Abercrombie argues in its brief that the company’s required dress code for sales clerks was tied to Abercrombie’s strong brand identity and its strategy to use members of its sales staff as walking, in-store advertisements.

Maintaining a dress code that applies to all employees is not religious discrimination, the company argues. And employers cannot be held liable for violating anti-discrimination laws simply because the company correctly assumed that an aspect of a job applicant’s apparel is religiously significant.

“The EEOC says that Abercrombie … subjected Elauf to disparate treatment ‘because of’ her religion by subjecting her to the same policy as non-religious applicants or employees who wear head coverings for cultural, political, or aesthetic reasons,” Shay Dvoretzky wrote in the Abercrombie brief.

“This is a bizarre position,” Mr.

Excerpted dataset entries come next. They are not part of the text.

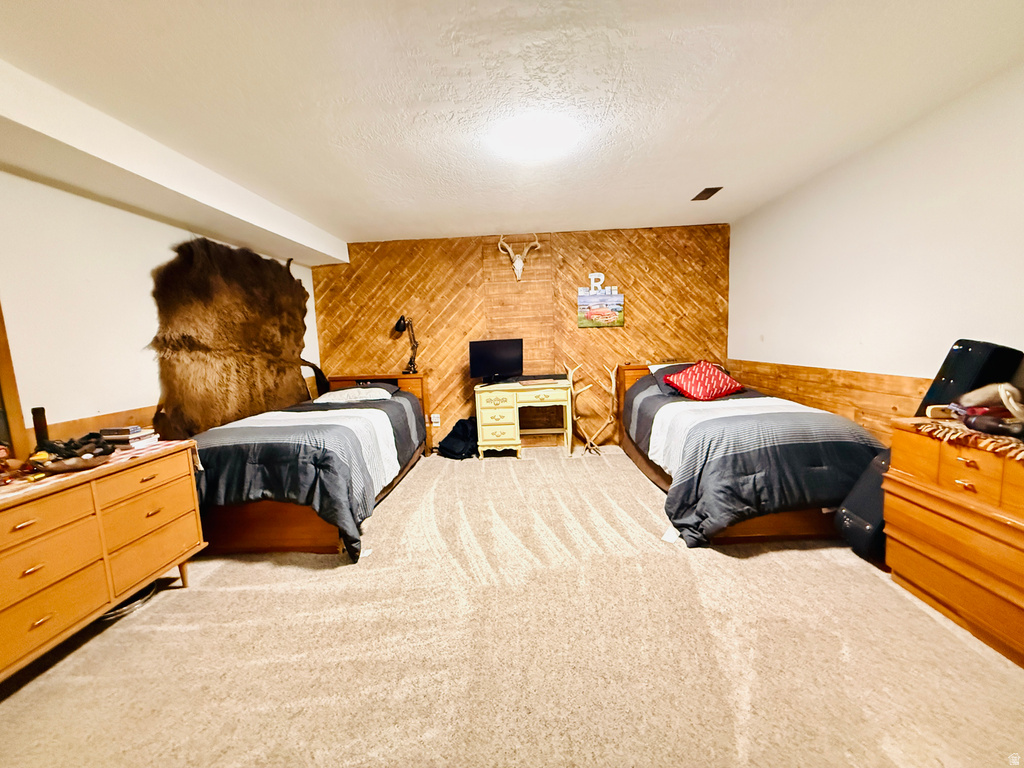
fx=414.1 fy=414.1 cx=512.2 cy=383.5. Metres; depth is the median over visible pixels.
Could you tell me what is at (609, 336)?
wood paneled wall
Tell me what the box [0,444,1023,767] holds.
carpet floor
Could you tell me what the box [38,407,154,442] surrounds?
wood wainscoting
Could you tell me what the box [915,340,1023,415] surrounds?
black case
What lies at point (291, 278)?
animal hide
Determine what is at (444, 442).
backpack
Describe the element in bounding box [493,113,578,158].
ceiling light
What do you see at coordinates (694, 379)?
red pillow
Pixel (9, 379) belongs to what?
mirror frame
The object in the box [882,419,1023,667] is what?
wooden dresser
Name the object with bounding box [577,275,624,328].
picture
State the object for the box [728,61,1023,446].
right wall
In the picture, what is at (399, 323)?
desk lamp
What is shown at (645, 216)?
ceiling
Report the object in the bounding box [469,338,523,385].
monitor
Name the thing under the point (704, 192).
ceiling vent
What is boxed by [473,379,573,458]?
desk
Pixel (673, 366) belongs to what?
pillow
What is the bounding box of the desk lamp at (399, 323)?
[393,314,418,372]
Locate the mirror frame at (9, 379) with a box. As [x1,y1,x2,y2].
[0,302,29,457]
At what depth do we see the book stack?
2.24 m
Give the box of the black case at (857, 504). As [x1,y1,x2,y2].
[834,447,893,561]
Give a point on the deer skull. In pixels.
(520, 263)
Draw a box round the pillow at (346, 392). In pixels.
[313,385,392,403]
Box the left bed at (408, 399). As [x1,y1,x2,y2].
[184,372,433,559]
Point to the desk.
(501, 394)
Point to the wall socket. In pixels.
(433, 420)
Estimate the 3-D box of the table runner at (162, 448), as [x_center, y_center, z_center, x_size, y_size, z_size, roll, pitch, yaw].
[-2.072,0.424,1.844,0.580,0.051,1.035,-2,7,2]
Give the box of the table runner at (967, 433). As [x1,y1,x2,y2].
[905,416,1023,462]
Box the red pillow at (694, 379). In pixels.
[662,360,744,400]
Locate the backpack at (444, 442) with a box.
[437,417,478,459]
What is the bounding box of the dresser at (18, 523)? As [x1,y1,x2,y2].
[0,439,204,679]
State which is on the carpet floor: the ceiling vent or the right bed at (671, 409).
the right bed at (671, 409)
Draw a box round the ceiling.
[0,0,1023,246]
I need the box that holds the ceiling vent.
[692,186,722,200]
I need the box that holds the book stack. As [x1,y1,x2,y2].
[101,425,159,448]
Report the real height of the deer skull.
0.502 m
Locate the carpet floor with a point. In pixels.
(183, 601)
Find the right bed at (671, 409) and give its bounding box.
[618,363,887,547]
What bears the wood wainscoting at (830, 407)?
attached to the right wall at (846, 336)
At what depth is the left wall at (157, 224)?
2.37 m
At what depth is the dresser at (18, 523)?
1.81 m
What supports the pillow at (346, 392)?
on the left bed at (408, 399)
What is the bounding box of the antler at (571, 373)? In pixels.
[564,360,618,455]
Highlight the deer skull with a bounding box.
[498,234,540,280]
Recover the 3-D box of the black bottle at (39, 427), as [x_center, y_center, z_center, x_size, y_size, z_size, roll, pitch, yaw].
[-2.278,0.239,2.003,0.060,0.262,0.059,-2,7,2]
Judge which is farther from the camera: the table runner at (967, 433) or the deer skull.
the deer skull
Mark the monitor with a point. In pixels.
(484, 356)
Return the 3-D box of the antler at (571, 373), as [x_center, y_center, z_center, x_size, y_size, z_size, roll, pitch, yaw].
[0.868,0.256,4.537,0.592,1.010,0.297,-2,7,2]
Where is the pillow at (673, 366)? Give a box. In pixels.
[649,362,697,394]
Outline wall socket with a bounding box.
[430,413,439,425]
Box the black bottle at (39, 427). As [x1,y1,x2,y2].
[31,407,49,449]
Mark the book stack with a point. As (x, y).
(134, 435)
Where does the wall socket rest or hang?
attached to the wood paneled wall at (609, 336)
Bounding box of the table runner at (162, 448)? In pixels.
[0,440,196,503]
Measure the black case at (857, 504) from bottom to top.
0.625 m
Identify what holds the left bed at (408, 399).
on the carpet floor
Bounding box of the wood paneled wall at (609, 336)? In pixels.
[313,222,730,447]
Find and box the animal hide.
[147,237,311,438]
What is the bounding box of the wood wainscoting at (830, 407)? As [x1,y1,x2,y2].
[726,359,928,444]
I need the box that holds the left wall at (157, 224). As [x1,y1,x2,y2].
[0,170,319,452]

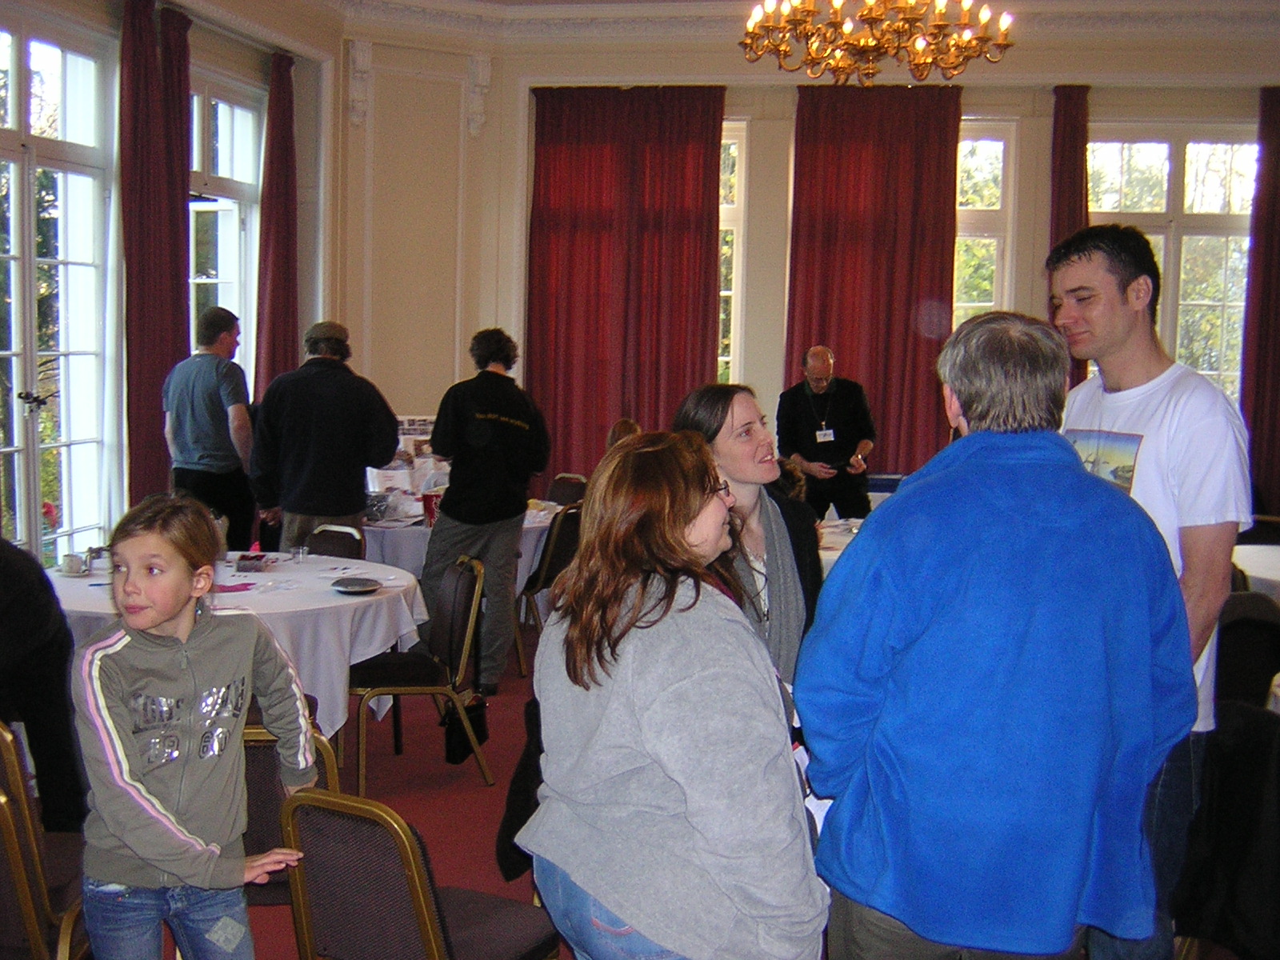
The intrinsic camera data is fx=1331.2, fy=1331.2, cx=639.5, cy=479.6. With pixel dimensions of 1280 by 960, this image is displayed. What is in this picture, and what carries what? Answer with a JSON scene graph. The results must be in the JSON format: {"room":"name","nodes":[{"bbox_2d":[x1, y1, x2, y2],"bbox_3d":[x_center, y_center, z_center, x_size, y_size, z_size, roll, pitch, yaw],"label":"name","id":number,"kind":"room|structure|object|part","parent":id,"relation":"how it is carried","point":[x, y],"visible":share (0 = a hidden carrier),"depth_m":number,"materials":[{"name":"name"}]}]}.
{"room":"event hall","nodes":[
{"label":"event hall","id":0,"kind":"room"},
{"bbox_2d":[0,0,347,565],"bbox_3d":[-3.072,-0.980,5.490,0.284,3.991,7.824,2,6,10],"label":"left wall","id":1,"kind":"structure","parent":0,"point":[239,76],"depth_m":8.27,"materials":[{"name":"paint"}]},
{"bbox_2d":[0,8,117,563],"bbox_3d":[-3.041,-0.747,6.377,0.157,2.879,1.718,2,6,10],"label":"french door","id":2,"kind":"structure","parent":1,"relation":"in","point":[17,257],"depth_m":6.74,"materials":[{"name":"glass"}]},
{"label":"door handle","id":3,"kind":"part","parent":2,"relation":"part of","materials":[{"name":"metal"}]},
{"bbox_2d":[118,0,192,509],"bbox_3d":[-2.628,-0.891,7.271,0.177,3.395,0.653,2,6,10],"label":"red curtain","id":4,"kind":"object","parent":1,"relation":"attached to","point":[178,222],"visible":0.74,"depth_m":7.17,"materials":[{"name":"red fabric"}]},
{"bbox_2d":[187,70,263,392],"bbox_3d":[-2.677,-1.200,8.306,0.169,2.589,1.260,2,6,10],"label":"window","id":5,"kind":"structure","parent":1,"relation":"in","point":[242,329],"depth_m":8.49,"materials":[{"name":"white glass"}]},
{"bbox_2d":[252,48,299,406],"bbox_3d":[-2.380,-1.082,8.770,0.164,3.425,0.515,2,6,10],"label":"red curtain","id":6,"kind":"object","parent":1,"relation":"attached to","point":[287,224],"visible":0.69,"depth_m":8.69,"materials":[{"name":"red fabric"}]},
{"bbox_2d":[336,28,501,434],"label":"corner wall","id":7,"kind":"structure","parent":0,"point":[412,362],"depth_m":9.27,"materials":[{"name":"paint"}]},
{"bbox_2d":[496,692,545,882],"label":"black jacket","id":8,"kind":"object","parent":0,"point":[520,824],"visible":0.23,"depth_m":3.28,"materials":[{"name":"black fabric"}]},
{"bbox_2d":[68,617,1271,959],"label":"floor","id":9,"kind":"structure","parent":0,"point":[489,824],"depth_m":4.89,"materials":[{"name":"red carpet"}]},
{"bbox_2d":[0,721,94,959],"bbox_3d":[-1.452,0.915,2.985,0.507,0.800,0.510,2,6,10],"label":"chair","id":10,"kind":"object","parent":9,"relation":"on","point":[33,926],"visible":0.75,"depth_m":2.81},
{"bbox_2d":[0,539,87,830],"bbox_3d":[-1.755,0.517,3.369,0.706,1.155,0.647,1,6,-7],"label":"person","id":11,"kind":"object","parent":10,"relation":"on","point":[14,617],"visible":0.8,"depth_m":3.35},
{"bbox_2d":[69,499,318,959],"bbox_3d":[-0.887,0.697,2.624,0.444,1.257,0.453,4,6,24],"label":"girl","id":12,"kind":"object","parent":9,"relation":"on","point":[152,625],"visible":0.99,"depth_m":2.52},
{"bbox_2d":[161,303,256,550],"bbox_3d":[-2.245,-0.068,6.994,0.500,1.634,0.501,4,6,24],"label":"man","id":13,"kind":"object","parent":9,"relation":"on","point":[215,407],"visible":0.85,"depth_m":6.81},
{"bbox_2d":[52,550,431,745],"bbox_3d":[-1.560,0.750,5.070,1.488,0.746,1.461,2,6,10],"label":"round table","id":14,"kind":"object","parent":9,"relation":"on","point":[354,598],"visible":0.4,"depth_m":4.75,"materials":[{"name":"white fabric"}]},
{"bbox_2d":[59,551,89,575],"bbox_3d":[-2.140,0.321,5.033,0.099,0.072,0.097,2,6,10],"label":"cup","id":15,"kind":"object","parent":14,"relation":"on","point":[73,563],"visible":0.99,"depth_m":5.00,"materials":[{"name":"ceramic"}]},
{"bbox_2d":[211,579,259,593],"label":"red napkin","id":16,"kind":"object","parent":14,"relation":"on","point":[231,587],"visible":0.9,"depth_m":4.84,"materials":[{"name":"paper"}]},
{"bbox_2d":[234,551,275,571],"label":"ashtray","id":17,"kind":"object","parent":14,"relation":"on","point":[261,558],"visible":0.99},
{"bbox_2d":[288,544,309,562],"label":"glass","id":18,"kind":"object","parent":14,"relation":"on","point":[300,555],"visible":0.99,"depth_m":5.41,"materials":[{"name":"clear glass"}]},
{"bbox_2d":[331,576,381,593],"bbox_3d":[-1.042,0.389,4.877,0.192,0.021,0.197,-3,7,-35],"label":"plate","id":19,"kind":"object","parent":14,"relation":"on","point":[354,585],"visible":0.99,"depth_m":4.90,"materials":[{"name":"grey"}]},
{"bbox_2d":[241,721,341,910],"bbox_3d":[-0.933,0.943,3.139,0.477,0.804,0.512,0,6,-7],"label":"chair","id":20,"kind":"object","parent":9,"relation":"on","point":[261,816],"visible":0.17,"depth_m":2.95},
{"bbox_2d":[250,320,403,552],"bbox_3d":[-1.551,0.052,6.575,0.635,1.654,0.581,-3,7,-35],"label":"man","id":21,"kind":"object","parent":9,"relation":"on","point":[348,509],"visible":0.81,"depth_m":6.37},
{"bbox_2d":[304,523,366,559],"bbox_3d":[-1.516,0.620,5.975,0.483,0.792,0.520,4,6,28],"label":"chair","id":22,"kind":"object","parent":9,"relation":"on","point":[327,530],"visible":0.24,"depth_m":6.08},
{"bbox_2d":[277,787,562,959],"bbox_3d":[-0.423,0.974,2.675,0.498,0.783,0.523,4,6,30],"label":"chair","id":23,"kind":"object","parent":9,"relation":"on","point":[425,929],"visible":0.94,"depth_m":2.51,"materials":[{"name":"brown fabric"}]},
{"bbox_2d":[346,551,493,794],"bbox_3d":[-0.874,0.723,5.113,0.513,0.826,0.514,0,6,-16],"label":"chair","id":24,"kind":"object","parent":9,"relation":"on","point":[454,609],"visible":0.83,"depth_m":5.01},
{"bbox_2d":[440,694,489,764],"bbox_3d":[-0.688,0.965,5.306,0.116,0.295,0.271,2,6,10],"label":"handbag","id":25,"kind":"object","parent":24,"relation":"hanging from","point":[478,730],"visible":0.61,"depth_m":5.24,"materials":[{"name":"black"}]},
{"bbox_2d":[360,496,563,588],"bbox_3d":[-1.071,0.548,7.227,1.409,0.733,1.398,2,6,10],"label":"round table","id":26,"kind":"object","parent":9,"relation":"on","point":[526,547],"visible":0.27,"depth_m":6.71,"materials":[{"name":"white fabric"}]},
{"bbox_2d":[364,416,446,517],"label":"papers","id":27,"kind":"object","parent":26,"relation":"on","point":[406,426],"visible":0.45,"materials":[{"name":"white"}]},
{"bbox_2d":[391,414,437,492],"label":"poster","id":28,"kind":"object","parent":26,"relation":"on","point":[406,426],"visible":0.43,"depth_m":7.89,"materials":[{"name":"white paper"}]},
{"bbox_2d":[420,489,440,525],"bbox_3d":[-1.056,0.150,6.743,0.109,0.168,0.099,2,6,10],"label":"red cup","id":29,"kind":"object","parent":26,"relation":"on","point":[427,504],"visible":0.78,"depth_m":6.70,"materials":[{"name":"red"}]},
{"bbox_2d":[421,327,550,690],"bbox_3d":[-0.759,0.130,6.509,0.570,1.700,0.584,-3,7,-36],"label":"person","id":30,"kind":"object","parent":9,"relation":"on","point":[489,431],"visible":0.95,"depth_m":6.34},
{"bbox_2d":[514,503,583,673],"bbox_3d":[-0.565,0.537,6.992,0.536,0.841,0.492,5,7,33],"label":"chair","id":31,"kind":"object","parent":9,"relation":"on","point":[544,574],"visible":0.5,"depth_m":6.78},
{"bbox_2d":[546,472,589,506],"bbox_3d":[-0.591,0.402,8.401,0.482,0.802,0.531,5,7,37],"label":"chair","id":32,"kind":"object","parent":9,"relation":"on","point":[562,490],"visible":0.32,"depth_m":8.49,"materials":[{"name":"brown"}]},
{"bbox_2d":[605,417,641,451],"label":"person","id":33,"kind":"object","parent":9,"relation":"on","point":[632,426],"visible":0.15,"depth_m":7.84},
{"bbox_2d":[518,432,826,959],"bbox_3d":[0.067,0.604,2.437,0.493,1.313,0.628,-2,6,-27],"label":"woman","id":34,"kind":"object","parent":9,"relation":"on","point":[671,682],"visible":1,"depth_m":2.26},
{"bbox_2d":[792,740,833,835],"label":"paper","id":35,"kind":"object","parent":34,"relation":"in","point":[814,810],"visible":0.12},
{"bbox_2d":[668,382,823,692],"bbox_3d":[0.277,0.399,3.619,0.532,1.175,0.559,-3,7,-34],"label":"woman","id":36,"kind":"object","parent":9,"relation":"on","point":[727,410],"visible":0.42,"depth_m":3.58},
{"bbox_2d":[774,345,875,521],"bbox_3d":[1.157,-0.038,8.424,0.598,1.560,0.710,-1,6,-21],"label":"man","id":37,"kind":"object","parent":9,"relation":"on","point":[802,418],"visible":0.83,"depth_m":8.23},
{"bbox_2d":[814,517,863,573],"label":"round table","id":38,"kind":"object","parent":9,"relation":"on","point":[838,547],"visible":0.12,"depth_m":6.50,"materials":[{"name":"white fabric"}]},
{"bbox_2d":[795,314,1199,959],"bbox_3d":[0.647,0.511,2.450,0.662,1.598,0.621,1,6,-4],"label":"man","id":39,"kind":"object","parent":9,"relation":"on","point":[1053,466],"visible":0.99,"depth_m":2.26},
{"bbox_2d":[1045,226,1255,959],"bbox_3d":[1.159,0.365,3.139,0.526,1.888,0.555,-3,7,-35],"label":"man","id":40,"kind":"object","parent":9,"relation":"on","point":[1172,466],"visible":0.59,"depth_m":2.96},
{"bbox_2d":[1172,696,1279,959],"bbox_3d":[1.542,0.937,3.189,0.585,0.787,0.558,2,6,10],"label":"chair","id":41,"kind":"object","parent":9,"relation":"on","point":[1238,749],"visible":0.76,"depth_m":3.12,"materials":[{"name":"black fabric"}]},
{"bbox_2d":[1216,591,1279,709],"bbox_3d":[2.053,0.814,4.611,0.497,0.827,0.516,1,6,-3],"label":"chair","id":42,"kind":"object","parent":9,"relation":"on","point":[1241,625],"visible":0.42,"depth_m":4.47,"materials":[{"name":"black fabric"}]},
{"bbox_2d":[1230,541,1279,601],"bbox_3d":[3.085,0.751,5.767,1.384,0.720,1.400,2,6,10],"label":"round table","id":43,"kind":"object","parent":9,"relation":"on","point":[1257,568],"visible":0.42,"depth_m":5.80,"materials":[{"name":"white fabric"}]},
{"bbox_2d":[249,0,1279,43],"bbox_3d":[0.917,-2.703,5.191,7.692,0.202,8.853,2,6,10],"label":"ceiling","id":44,"kind":"structure","parent":0,"point":[1117,1],"depth_m":8.61,"materials":[{"name":"white paint"}]},
{"bbox_2d":[737,0,1015,86],"bbox_3d":[1.004,-2.332,5.639,1.214,1.230,1.202,2,6,10],"label":"chandelier","id":45,"kind":"object","parent":44,"relation":"hanging from","point":[921,46],"visible":0.99,"depth_m":5.62,"materials":[{"name":"gold metal"}]},
{"bbox_2d":[409,12,1279,505],"bbox_3d":[2.413,-1.245,9.215,6.276,4.136,0.305,2,6,10],"label":"back wall","id":46,"kind":"structure","parent":0,"point":[1111,114],"depth_m":9.21,"materials":[{"name":"beige paint"}]},
{"bbox_2d":[525,86,726,479],"bbox_3d":[-0.136,-1.090,9.413,1.406,3.453,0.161,2,6,10],"label":"red curtain","id":47,"kind":"object","parent":46,"relation":"attached to","point":[570,262],"visible":0.77,"depth_m":9.36,"materials":[{"name":"red fabric"}]},
{"bbox_2d":[716,120,747,389],"bbox_3d":[0.159,-1.347,9.682,1.313,2.520,0.154,2,6,10],"label":"window","id":48,"kind":"structure","parent":46,"relation":"in","point":[722,294],"depth_m":9.54,"materials":[{"name":"glass"}]},
{"bbox_2d":[783,82,965,480],"bbox_3d":[1.591,-1.042,9.204,1.195,3.430,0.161,2,6,10],"label":"red curtain","id":49,"kind":"object","parent":46,"relation":"attached to","point":[910,302],"visible":0.7,"depth_m":9.14,"materials":[{"name":"red fabric"}]},
{"bbox_2d":[954,119,1017,325],"bbox_3d":[2.148,-1.326,9.523,0.973,2.433,0.155,2,6,10],"label":"window","id":50,"kind":"structure","parent":46,"relation":"in","point":[963,238],"depth_m":9.42,"materials":[{"name":"glass"}]},
{"bbox_2d":[1048,84,1089,384],"bbox_3d":[2.959,-1.131,9.174,0.419,3.174,0.155,2,6,10],"label":"red curtain","id":51,"kind":"object","parent":46,"relation":"attached to","point":[1071,222],"visible":0.38,"depth_m":9.10,"materials":[{"name":"red fabric"}]},
{"bbox_2d":[1083,125,1257,409],"bbox_3d":[3.737,-1.328,9.430,1.440,2.392,0.159,2,6,10],"label":"window","id":52,"kind":"structure","parent":46,"relation":"in","point":[1159,157],"depth_m":9.39,"materials":[{"name":"glass"}]},
{"bbox_2d":[1240,84,1279,514],"bbox_3d":[4.563,-0.996,8.932,0.979,3.384,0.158,2,6,10],"label":"red curtain","id":53,"kind":"object","parent":46,"relation":"attached to","point":[1278,151],"visible":0.84,"depth_m":8.98,"materials":[{"name":"red fabric"}]}
]}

Dvoretzky said. “Intentional discrimination occurs when a decision is made because of, not in spite of, the protected trait.”

It is not enough for company officials to have suspected Elauf wore her headscarf for religious reasons. To hold the company responsible for religious discrimination, there must be actual knowledge rather than a mere assumption, the lawyer said.

Someone must initiate the request for an accommodation, and employees or job applicants are usually better suited to do so, the Abercrombie brief says.

The Elauf case isn’t the first time Abercrombie has faced litigation over an employee seeking to wear a headscarf.

The company fired 19-year-old Hani Khan four months after she started working at a Hollister store (owned by Abercrombie) in San Mateo, Calif., in 2009. After a federal judge ruled in Ms. Khan’s favor, the company settled the case, paying Khan $48,000.

Abercrombie also agreed to pay Halla Banafa $23,000 to settle a claim that the company discriminated against her by refusing to hire her for a position in a Milpitas, Calif., Abercrombie Kids store in 2008. Ms. Banafa, then 18, wore a colorful headscarf to the job interview, but was rejected because the headscarf did not comply with the company’s dress code. 

The current case is EEOC v. Abercrombie & Fitch Stores, Inc. (14-86). A decision is expected by late June.